Referral and experience with genetic testing among women with early onset breast cancer

The purpose of this study was to determine whether physicians refer women with early onset breast cancer for genetic testing for BRCA1 and BRCA2, and how women respond to being offered testing and use the results. A web-based survey was distributed to 1221 women with early onset breast cancer. The survey included 158 questions divided into the following sections: demographics, family history of cancer, medical history, treatment history, and experience with genetic testing. Of 551 women diagnosed since 1993 who responded to the survey (45.1%), less than half (45%, n = 246) had ever discussed genetic testing with their physician and/or been referred to see a genetic counselor. Women with a family history of cancer (53%) and Ashkenazi Jewish women (81%) were more likely to have been referred. Of those who had discussed testing, 60% had undergone or were interested in testing. Overall 92 women were tested and 19 (20.6%) of these tested positive for a deleterious BRCA1 or BRCA2 mutation. Fourteen (74%) who tested positive subsequently underwent prophylactic surgery. Satisfaction with counseling and the decision to be tested was high. Among women who were not offered testing, the fact that the test had not been offered by their physician (89%), and fear of discrimination (83%) were the two most frequently cited factors for lack of interest in testing. A substantial number of women are not being referred to genetic counseling and/or testing after a diagnosis of early onset breast cancer. Among those who were tested, there was high interest in prophylactic surgery after confirmation of a BRCA1/2 mutation.     

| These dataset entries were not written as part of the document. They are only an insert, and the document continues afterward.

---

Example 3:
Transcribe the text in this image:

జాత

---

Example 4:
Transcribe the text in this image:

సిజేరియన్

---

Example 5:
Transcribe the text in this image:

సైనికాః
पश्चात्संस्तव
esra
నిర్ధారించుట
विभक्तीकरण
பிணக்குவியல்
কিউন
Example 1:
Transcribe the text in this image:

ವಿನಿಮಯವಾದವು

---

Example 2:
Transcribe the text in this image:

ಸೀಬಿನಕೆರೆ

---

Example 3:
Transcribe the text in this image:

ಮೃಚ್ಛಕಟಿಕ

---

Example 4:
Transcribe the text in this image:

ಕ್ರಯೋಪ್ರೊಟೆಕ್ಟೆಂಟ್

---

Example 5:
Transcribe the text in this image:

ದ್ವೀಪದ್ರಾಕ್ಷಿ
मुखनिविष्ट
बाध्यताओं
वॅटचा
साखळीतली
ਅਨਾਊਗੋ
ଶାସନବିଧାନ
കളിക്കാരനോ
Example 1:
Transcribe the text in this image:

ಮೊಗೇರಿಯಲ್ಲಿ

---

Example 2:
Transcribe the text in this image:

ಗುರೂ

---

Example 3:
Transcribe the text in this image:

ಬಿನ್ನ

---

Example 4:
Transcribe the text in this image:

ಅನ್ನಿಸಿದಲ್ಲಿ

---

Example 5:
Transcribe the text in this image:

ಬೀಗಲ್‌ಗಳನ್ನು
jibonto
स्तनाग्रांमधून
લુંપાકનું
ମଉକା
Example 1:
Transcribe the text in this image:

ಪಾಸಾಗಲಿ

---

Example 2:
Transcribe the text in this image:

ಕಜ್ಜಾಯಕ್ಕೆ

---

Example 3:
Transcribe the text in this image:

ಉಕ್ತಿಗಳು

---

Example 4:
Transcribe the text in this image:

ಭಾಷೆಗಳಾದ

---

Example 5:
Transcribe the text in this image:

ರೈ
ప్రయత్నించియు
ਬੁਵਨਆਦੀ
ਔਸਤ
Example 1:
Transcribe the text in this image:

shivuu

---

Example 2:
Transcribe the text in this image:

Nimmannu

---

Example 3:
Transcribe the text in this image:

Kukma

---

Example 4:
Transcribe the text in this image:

Knowledge, attitudes, and utilization of BRCA1/2 testing among women with early-onset breast cancer

A total of 2,400 questionnaires were mailed to members of two mid-Atlantic breast cancer awareness/support groups to investigate the association between attitudes, knowledge, and use of BRCA1/2 testing among women with early-onset breast cancer. Of the 493 (21%) questionnaires returned, 406 respondents had a diagnosis of breast cancer, of whom 248 were diagnosed prior to age 50 and included in the analyses. Eighty-three percent (206/248) of these women had heard of BRCA1/2 testing and 12.5% (31/248) had undergone BRCA1/2 testing. Among women who had heard of BRCA1/2 testing, women who had been tested were younger (p = 0.03), more likely to have a college education (p = 0.03), more likely to have a family member who had undergone BRCA1/2 testing (p = 0.005), and had greater knowledge, more positive attitudes, and fewer negative attitudes about BRCA1/2 testing (p = 0.02, p = 0.004, and p = 0.004, respectively). In this sample, knowledge regarding BRCA1/2 testing is high, but uptake of genetic testing is low. Lack of information regarding how genetic testing might alter health-care decisions and fear about the genetic testing procedure, its costs, and possible false-positive results are associated with low uptake of genetic testing. Further education regarding these specific points may enhance the use of genetic testing.